ESPECTáCULOS
› “AMOR ETERNO”, DE JEAN-PIERRE JEUNET, CON AUDREY TAUTOU
Amélie ahora va a la guerra
› Por Luciano Monteagudo
Producida a un costo de 45 millones de euros, aportados en gran parte por la compañía estadounidense Warner (lo que le valió a la película la imposibilidad de competir en nombre de Francia por el Oscar al mejor film extranjero, según el fallo de una corte judicial francesa), Amor eterno es la clase de película que confunde, deliberadamente, importancia con hinchazón. Después del éxito inconmensurable de Amélie, el director Jean-Pierre Jeunet y la actriz Audrey Tautou decidieron pasar del cuento de hadas al alegato antibélico, con la misma voluntad de manipular los sentimientos del espectador, pero esta vez con otras herramientas, aún más espurias.
Hay algo esencialmente mecánico en la concepción del cine que tiene Jeunet, la idea de que a cada efecto le sucede una causa. Y entonces el director de Delicatessen aplica un efecto tras otro, con el objetivo no tanto de comunicarse con el espectador –de transmitirle una idea, una visión del mundo, una emoción– sino en todo caso de doblegarlo, someterlo, imponerle su producto como si fuera una marca, en un gesto que desnuda su origen de publicitario.
Su nuevo Meccano, Amor eterno, está basado en un best-seller de Sébastien Japrisot y se inicia hacia 1917, en las postrimerías de la Primera Guerra Mundial. Cinco soldados franceses se automutilan con la esperanza de escapar del dantesco frente de combate y son condenados –bajo el cargo de traición a la patria– a una muerte inexorable y atroz: deben abandonar desarmados sus trincheras y avanzar a campo descubierto hacia las del enemigo. Si no mueren de inmediato bajo el fuego de metralla y logran encontrar un improbable refugio en esa tierra de nadie, los matarán luego el hambre y el frío. Entre estos soldados está Manech (Gaspard Ulliel), el más tierno de todos, un benjamín que ha dejado atrás, en un bello pueblo a orillas del mar, al gran amor de su vida, que es también el amor de su primera infancia, Mathilde (Audrey Tautou), una chica baldada a causa de la poliomielitis y que lo espera en la cima de un acantilado, a la sombra de un faro, tocando melancólicamente la tuba, como si con ese canto de sirena pudiera guiar a su amado a buen puerto.

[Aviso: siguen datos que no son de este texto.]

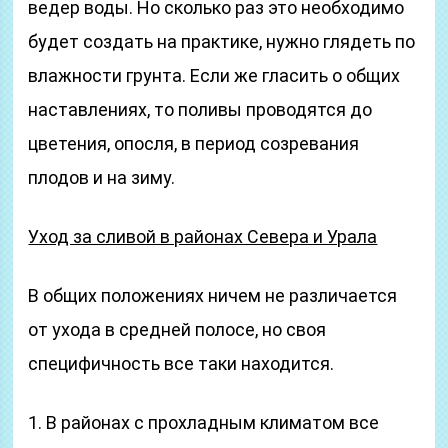
ведер воды. Но сколько раз это необходимо
будет создать на практике, нужно глядеть по
влажности грунта. Если же гласить о общих
наставлениях, то поливы проводятся до
цветения, опосля, в период созревания
плодов и на зиму.
Уход за сливой в районах Севера и Урала
В общих положениях ничем не различается
от ухода в средней полосе, но своя
специфичность все таки находится.
1. В районах с прохладным климатом все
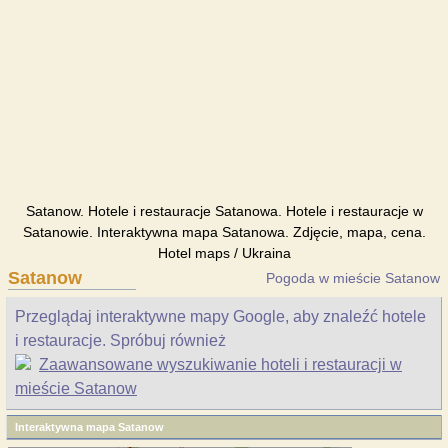
Satanow. Hotele i restauracje Satanowa. Hotele i restauracje w
Satanowie. Interaktywna mapa Satanowa. Zdjęcie, mapa, cena.
Hotel maps / Ukraina
Satanow
Pogoda w mieście Satanow
Przeglądaj interaktywne mapy Google, aby znaleźć hotele
i restauracje. Spróbuj również
Zaawansowane wyszukiwanie hoteli i restauracji w
mieście Satanow
Interaktywna mapa Satanow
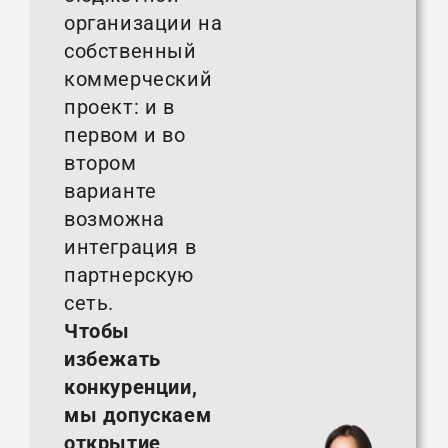
организации на
собственный
коммерческий
проект: и в
первом и во
втором
варианте
возможна
интеграция в
партнерскую
сеть.
Чтобы
избежать
конкуренции,
мы допускаем
открытие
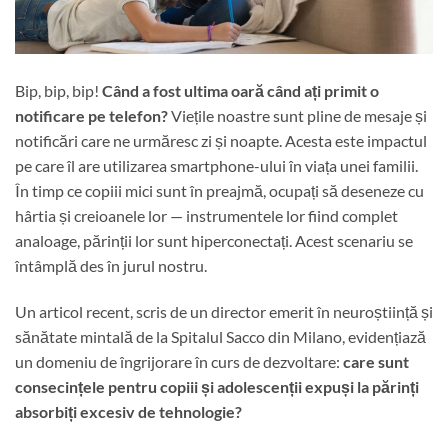
Bip, bip, bip!
Când a fost ultima oară când ați primit o
notificare pe telefon?
Viețile noastre sunt pline de mesaje și
notificări care ne urmăresc zi și noapte. Acesta este impactul
pe care îl are utilizarea smartphone-ului în viața unei familii.
În timp ce copiii mici sunt în preajmă, ocupați să deseneze cu
hârtia și creioanele lor — instrumentele lor fiind complet
analoage, părinții lor sunt hiperconectați. Acest scenariu se
întâmplă des în jurul nostru.
Un articol recent, scris de un director emerit în neuroștiință și
sănătate mintală de la Spitalul Sacco din Milano, evidențiază
un domeniu de îngrijorare în curs de dezvoltare:
care sunt
consecințele pentru copiii și adolescenții expuși la părinți
absorbiți excesiv de tehnologie?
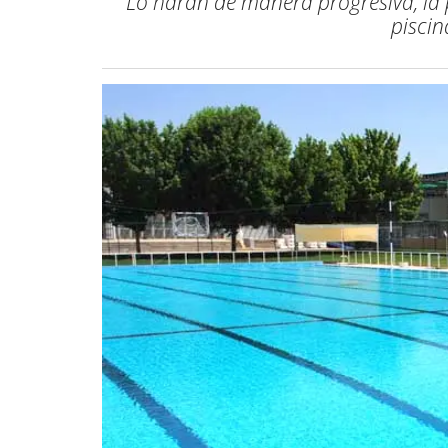
Lo harán de manera progresiva, la p
piscin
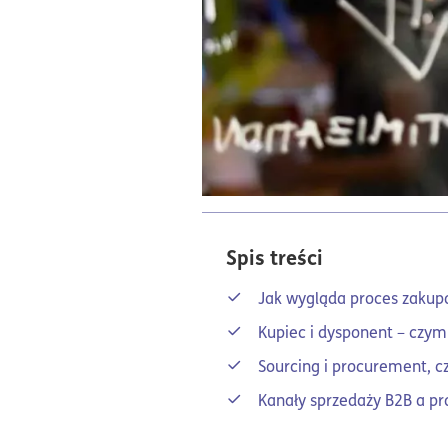
Spis treści
Jak wygląda proces zakup
Kupiec i dysponent – czym
Sourcing i procurement, c
Kanały sprzedaży B2B a p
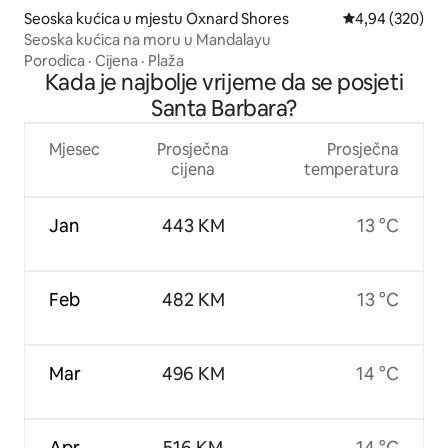
Seoska kućica u mjestu Oxnard Shores
Prosječna ocjen
4,94 (320)
Seoska kućica na moru u Mandalayu
Porodica
·
Cijena
·
Plaža
Kada je najbolje vrijeme da se posjeti
Santa Barbara?
Mjesec
Prosječna
Prosječna
cijena
temperatura
Jan
443 KM
13 °C
Feb
482 KM
13 °C
Mar
496 KM
14 °C
Apr
516 KM
14 °C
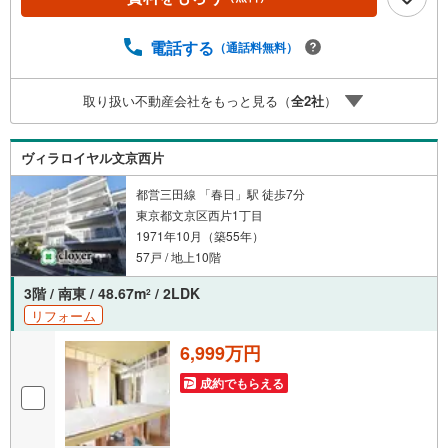
◆ご予約に際して◆日時のご希望をお伝えください。（も
ちろん当日でも対応可能です）事前に鍵等の手配や内覧
（居住中物件）の手配が必要な場合がございますのでご容
電話する
（通話料無料）
赦ください。事前にご連絡をいただけると、スムーズなご
案内が可能となりますのでお手数ですがご一報ください。
取り扱い不動産会社をもっと見る（
全
2
社
）
◆物件のご案内は◆弊社へのご来社、お客様宅へのお迎
え・最寄駅での待ち合わせ、物件周辺のコンビニ等でお待
ち合わせなど、ご希望をお伝えください。ご希望条件をお
ヴィラロイヤル文京西片
伝え頂けましたら、ご見学希望物件以外の資料も用意して
参ります。もちろん他の物件も併せてご案内させていただ
都営三田線 「春日」駅 徒歩7分
きます。
東京都文京区西片1丁目
1971年10月（築55年）
57戸 / 地上10階
3階 / 南東 / 48.67m
/ 2LDK
2
リフォーム
6,999万円
成約でもらえる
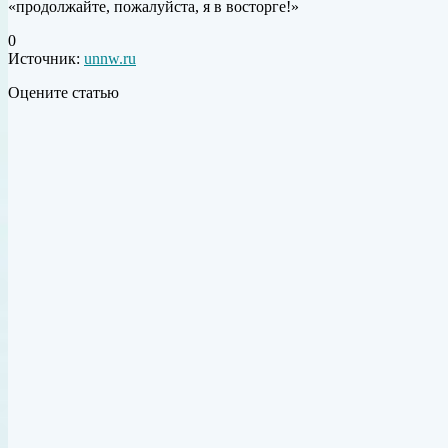
«продолжайте, пожалуйста, я в восторге!»
0
Источник:
unnw.ru
Оцените статью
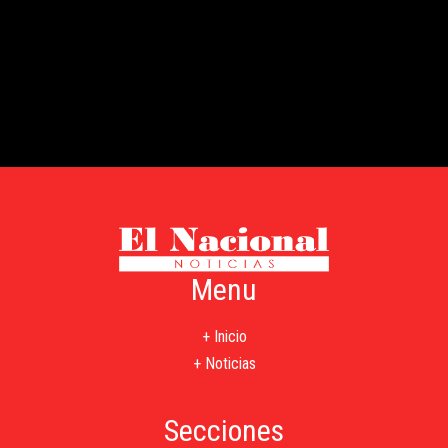
Menu
+ Inicio
+ Noticias
Secciones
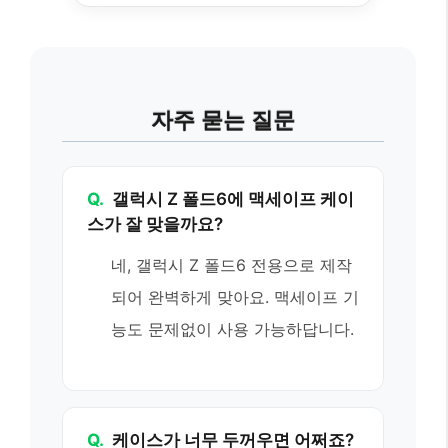
자주 묻는 질문
Q.
갤럭시 Z 폴드6에 맥세이프 케이
스가 잘 맞을까요?
네, 갤럭시 Z 폴드6 전용으로 제작
되어 완벽하게 맞아요. 맥세이프 기
능도 문제없이 사용 가능하답니다.
Q.
케이스가 너무 두꺼우면 어쩌죠?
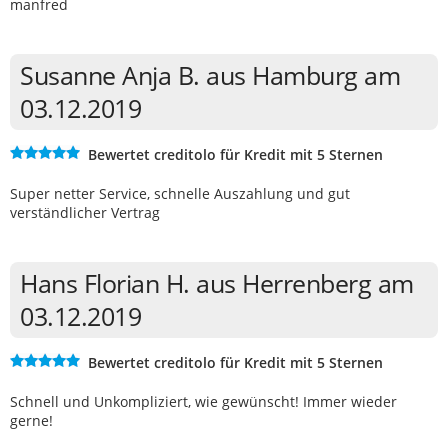
manfred
Susanne Anja B. aus Hamburg am
03.12.2019
Bewertet creditolo für Kredit mit 5 Sternen
Super netter Service, schnelle Auszahlung und gut
verständlicher Vertrag
Hans Florian H. aus Herrenberg am
03.12.2019
Bewertet creditolo für Kredit mit 5 Sternen
Schnell und Unkompliziert, wie gewünscht! Immer wieder
gerne!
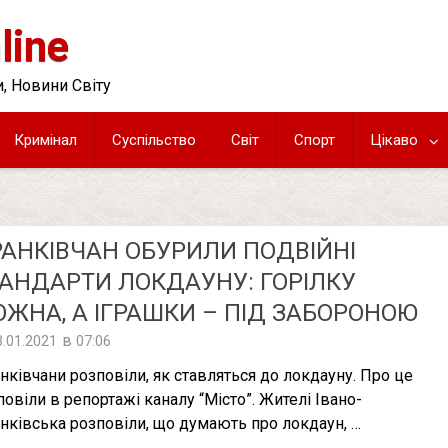
line
, Новини Світу
Кримінал
Суспільство
Світ
Спорт
Цікаво
АНКІВЧАН ОБУРИЛИ ПОДВІЙНІ
АНДАРТИ ЛОКДАУНУ: ГОРІЛКУ
ЖНА, А ІГРАШКИ – ПІД ЗАБОРОНОЮ
в
3.01.2021
07:06
нківчани розповіли, як ставляться до локдауну. Про це
повіли в репортажі каналу “Місто”. Жителі Івано-
нківська розповіли, що думають про локдаун, …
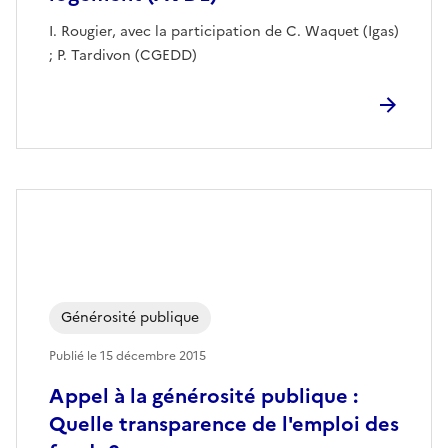
I. Rougier, avec la participation de C. Waquet (Igas)
; P. Tardivon (CGEDD)
Générosité publique
Publié le
15 décembre 2015
Appel à la générosité publique :
Quelle transparence de l'emploi des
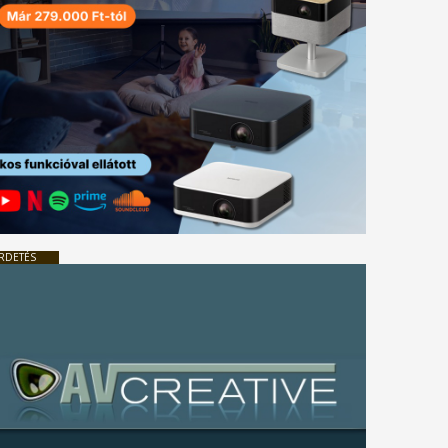
RDETÉS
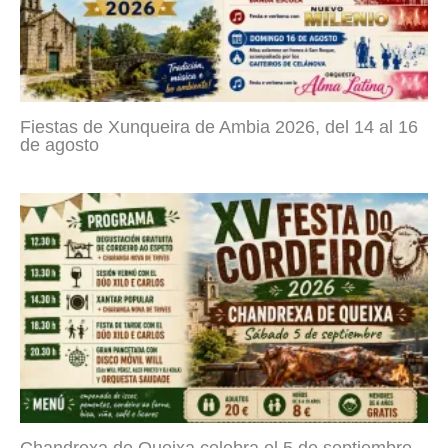
Fiestas de Xunqueira de Ambia 2026, del 14 al 16
de agosto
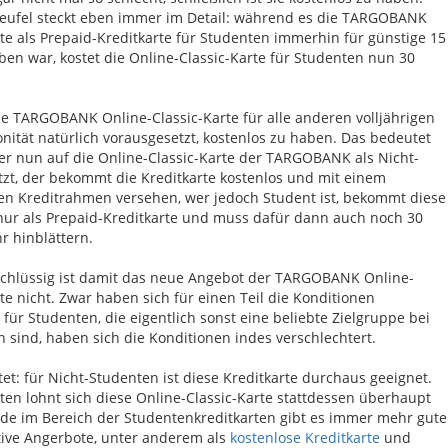
eufel steckt eben immer im Detail: während es die TARGOBANK
rte als Prepaid-Kreditkarte für Studenten immerhin für günstige 15
ben war, kostet die Online-Classic-Karte für Studenten nun 30
die TARGOBANK Online-Classic-Karte für alle anderen volljährigen
nität natürlich vorausgesetzt, kostenlos zu haben. Das bedeutet
 wer nun auf die Online-Classic-Karte der TARGOBANK als Nicht-
tzt, der bekommt die Kreditkarte kostenlos und mit einem
en Kreditrahmen versehen, wer jedoch Student ist, bekommt diese
nur als Prepaid-Kreditkarte und muss dafür dann auch noch 30
r hinblättern.
 schlüssig ist damit das neue Angebot der TARGOBANK Online-
te nicht. Zwar haben sich für einen Teil die Konditionen
 für Studenten, die eigentlich sonst eine beliebte Zielgruppe bei
 sind, haben sich die Konditionen indes verschlechtert.
et: für Nicht-Studenten ist diese Kreditkarte durchaus geeignet.
ten lohnt sich diese Online-Classic-Karte stattdessen überhaupt
ade im Bereich der Studentenkreditkarten gibt es immer mehr gute
tive Angerbote, unter anderem als
kostenlose Kreditkarte
und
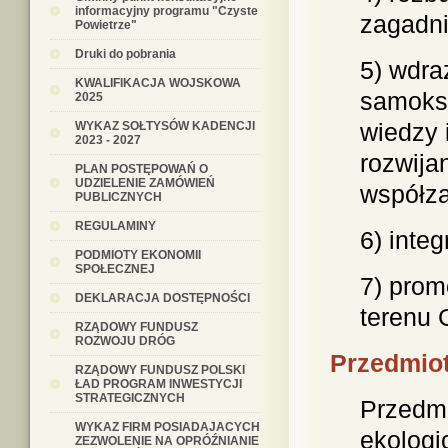
informacyjny programu "Czyste
zagadni
Powietrze"
Druki do pobrania
5) wdra
KWALIFIKACJA WOJSKOWA
samoksz
2025
wiedzy 
WYKAZ SOŁTYSÓW KADENCJI
2023 - 2027
rozwija
PLAN POSTĘPOWAŃ O
UDZIELENIE ZAMÓWIEŃ
współza
PUBLICZNYCH
REGULAMINY
6) inte
PODMIOTY EKONOMII
SPOŁECZNEJ
7) prom
DEKLARACJA DOSTĘPNOŚCI
terenu 
RZĄDOWY FUNDUSZ
ROZWOJU DRÓG
Przedmio
RZĄDOWY FUNDUSZ POLSKI
ŁAD PROGRAM INWESTYCJI
STRATEGICZNYCH
Przedmi
WYKAZ FIRM POSIADAJACYCH
ekologi
ZEZWOLENIE NA OPRÓŹNIANIE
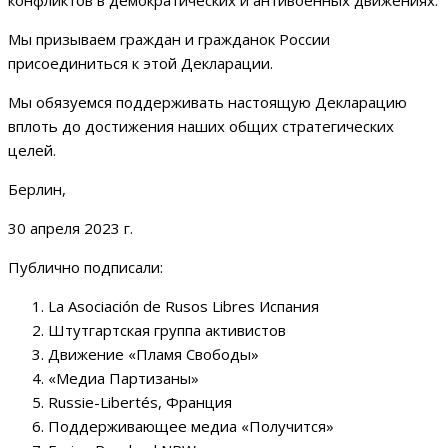
конфликтов в демократических и антивоенных движениях.
Мы призываем граждан и гражданок России
присоединиться к этой Декларации.
Мы обязуемся поддерживать настоящую Декларацию
вплоть до достижения наших общих стратегических
целей.
Берлин,
30 апреля 2023 г.
Публично подписали:
La Asociación de Rusos Libres Испания
Штутгартская группа активистов
Движение «Пламя Свободы»
«Медиа Партизаны»
Russie-Libertés, Франция
Поддерживающее медиа «Получится»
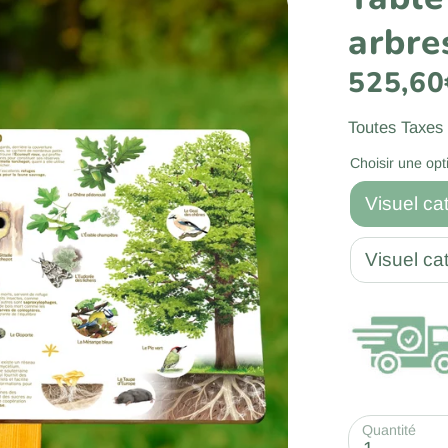
arbre
525,60
Toutes Taxes
Choisir une opt
Visuel ca
Visuel ca
Quantité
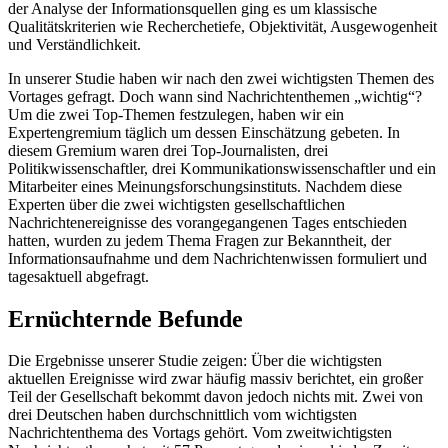
der Analyse der Informationsquellen ging es um klassische
Qualitätskriterien wie Recherchetiefe, Objektivität, Ausgewogenheit
und Verständlichkeit.
In unserer Studie haben wir nach den zwei wichtigsten Themen des
Vortages gefragt. Doch wann sind Nachrichtenthemen „wichtig“?
Um die zwei Top-Themen festzulegen, haben wir ein
Expertengremium täglich um dessen Einschätzung gebeten. In
diesem Gremium waren drei Top-Journalisten, drei
Politikwissenschaftler, drei Kommunikationswissenschaftler und ein
Mitarbeiter eines Meinungsforschungsinstituts. Nachdem diese
Experten über die zwei wichtigsten gesellschaftlichen
Nachrichtenereignisse des vorangegangenen Tages entschieden
hatten, wurden zu jedem Thema Fragen zur Bekanntheit, der
Informationsaufnahme und dem Nachrichtenwissen formuliert und
tagesaktuell abgefragt.
Ernüchternde Befunde
Die Ergebnisse unserer Studie zeigen: Über die wichtigsten
aktuellen Ereignisse wird zwar häufig massiv berichtet, ein großer
Teil der Gesellschaft bekommt davon jedoch nichts mit. Zwei von
drei Deutschen haben durchschnittlich vom wichtigsten
Nachrichtenthema des Vortags gehört. Vom zweitwichtigsten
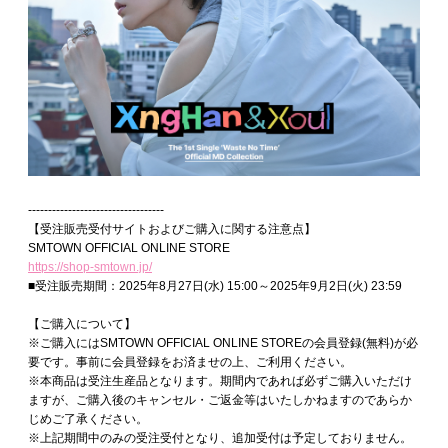
----------------------------------
【受注販売受付サイトおよびご購入に関する注意点】
SMTOWN OFFICIAL ONLINE STORE
https://shop-smtown.jp/
■受注販売期間：2025年8月27日(水) 15:00～2025年9月2日(火) 23:59
【ご購入について】
※ご購入にはSMTOWN OFFICIAL ONLINE STOREの会員登録(無料)が必
要です。事前に会員登録をお済ませの上、ご利用ください。
※本商品は受注生産品となります。期間内であれば必ずご購入いただけ
ますが、ご購入後のキャンセル・ご返金等はいたしかねますのであらか
じめご了承ください。
※上記期間中のみの受注受付となり、追加受付は予定しておりません。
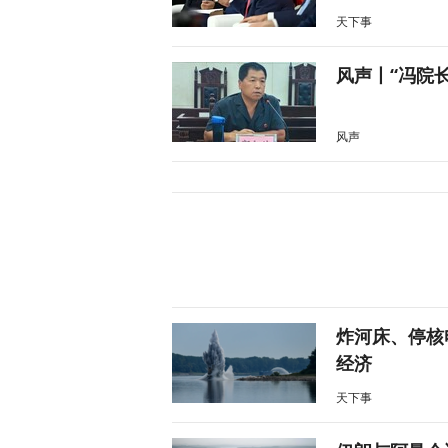
天下事
风声丨“冯院
风声
炸河床、停核
经济
天下事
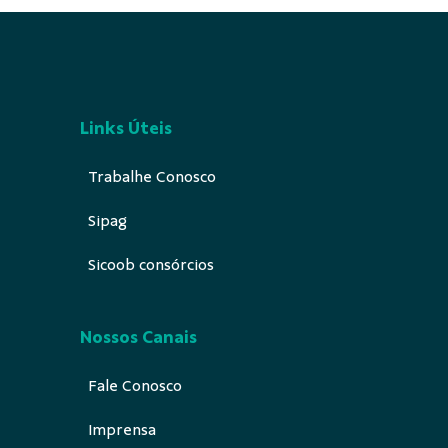
Links Úteis
Trabalhe Conosco
Sipag
Sicoob consórcios
Nossos Canais
Fale Conosco
Imprensa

Por supuesto, aun varios años después de terminada la guerra, Mathilde está convencida de que Manech logró escapar con vida de ese infierno y está dispuesta a encontrarlo, como sea, siguiendo las pistas más diversas y rocambolescas, lo que da pie a Jeunet a dilatar su relato con varias tramas paralelas, que incluyen historias no sólo románticas sino también trágicas y hasta cómicas, por qué no, para matizar la velada. En cada uno de estos momentos, la película se las ingenia para caer en todos los lugares comunes y estereotipos y en utilizar siempre el trazo más grueso posible. Efectos digitales, tomas aéreas desde helicópteros, espectaculares movimientos de cámara con grúas y steadycams, permanentes amaneceres y atardeceres ambarinos son algunos de los recursos con los que Jeunet va pintando su fresco, de una manera no muy distinta a como lo haría una superproducción de TV. En el camino, Amor eterno –con una demagogia equivalente a la de Amélie– propone una exaltación de la inocencia y una santificación de la gente simple. Con una diferencia: aquí el material le permite al director regodearse, de manera casi obscena, con la guerra y con la muerte. Habría que actualizar el viejo axioma de Godardy recordar que el travelling sigue siendo, más que nunca, una cuestión moral.